Principalmente
due sono gli elementi che mi amareggiano riguardo buona parte dei
cartoni animati trasmessi attualmente in televisione e che
anche i miei figli guardano.
In molte
serie animate proposte manca pressoché totalmente la narrazione,
lo storytelling che un importante ruolo invece rivestiva all'interno
di vecchie produzioni. Un tempo si seguivano le peripezie, le
avventure, le scoperte, le gioie ed i dolori di uno o più
protagonisti, fossero animali antropomorfi, giovani uomini, bambini,
coraggiosi e volitivi orfani, fanciulle vicine all'adolescenza o
all'età adulta, con forti componenti realistiche, storiche o
elementi naturalistici, magici/fantasiosi o di altro genere. Così ci
si appassionava a Candy Candy, Remì, Gigi la trottola
o alle varie eroine a cui venivano affidati specifici poteri, a
termine come Creamy/Yu o senza scadenza come nel caso di Sandy ed
altre ancora. Persino i cartoni animati con i “robottoni”

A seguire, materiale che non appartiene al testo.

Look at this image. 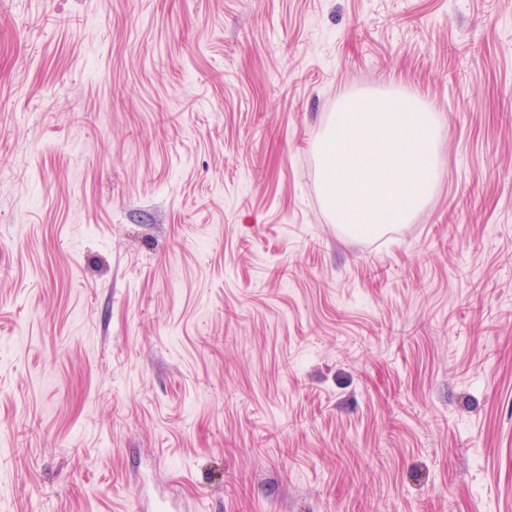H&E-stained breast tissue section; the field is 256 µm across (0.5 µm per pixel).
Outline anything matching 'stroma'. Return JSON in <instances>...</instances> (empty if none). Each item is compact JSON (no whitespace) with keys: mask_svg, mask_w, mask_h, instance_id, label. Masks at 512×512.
Returning <instances> with one entry per match:
<instances>
[{"mask_svg":"<svg viewBox=\"0 0 512 512\" xmlns=\"http://www.w3.org/2000/svg\"><path fill=\"white\" fill-rule=\"evenodd\" d=\"M443 128L341 232L338 100ZM512 512V0H0V512Z\"/></svg>","mask_w":512,"mask_h":512,"instance_id":"1","label":"stroma"}]
</instances>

(mecha per i più pignoli) avevano una loro trama,
a volte lunga, con evoluzione dello scontro fra “Bene” e “Male”,
ovvero fra Terra ed invasori alieni, nonché del giovane
protagonista. All'interno di ogni genere, poi, c'erano maturazioni
delle trame, sviluppo della complessità delle vicende, come, ad
esempio nell'ultimo filone citato, il salto di profondità e qualità
interpretativa e di analisi fra Mazinga Z e Gundam.
Ora,
invece, parecchie produzioni offrono decine di
episodi autoconclusivi, del tutto od in gran
parte slegati l'uno dall'altro, senza un legame fra di loro, in modo
da essere sempre facilmente fruibili, senza la necessità di dover
seguire quotidianamente lo sviluppo di una trama, di cui si
rischierebbe di perdere il filo. Personaggi che hanno poteri e risorse senza che si sappia come ne siano venuti in possesso, bambini o giovani adulti che ricoprono ruoli e posizioni di cui lo spettatore non conosce le caratteristiche o come ci siano arrivati (Peter Parker/Spider Man vs Superpigiamini, tanto per fare un esempio).
Un certo
ruolo lo riveste anche l'attuale modalità di “utilizzo” e la
visione di certe serie animate. In sintesi:
quando ero bambino e con me lo erano tanti altri che ora sono
genitori, si vedeva un episodio al giorno delle proprie serie
preferite all'interno di specifici contenitori televisivi previsti
nell'ambito della programmazione quotidiana su canali generalisti. Per cui si impiegava
tempo per arrivare alla “fine” della storia, anche diversi mesi
nel caso delle serie più lunghe come “Peline
Story”, “Rocky
Joe” o “Lady
Oscar” (ma gli
esempi potrebbero essere tanti e vari). Nella Storia che iniziava con l'episodio 1 e finiva con l'episodio XX,
aveva imprescindibile ruolo una trama sviluppata con impegno e
lodevole capacità, composta di avvenimenti anche cruciali,
personaggi vari e non sempre fissi che completavano ed arricchivano
l'insieme, fatto di elementi positivi come negativi, sorrisi come
lacrime, in cui a volte tristezze e lutti si alternavano con le
felicità e le gioie dei protagonisti.
Risulta quindi quantomeno
singolare constatare come proprio nell’era storica che sembra
mostrarne il suo abuso da parte di svariate figure con ruoli
politici/religiosi/formativi/informativi ed altro, lo storytelling,
come detto veicolo principale in passato delle storie e cartoni
animati per bambini/ragazzi, abbia abbandonato il genere, riducendolo
così ad una serie di episodi singoli ed autonomi, nei casi peggiori
a striscie animate cadenzate da buchi neri logici e infarcite di
demenzialità ed idiozie, senza nessi logico-narrativi.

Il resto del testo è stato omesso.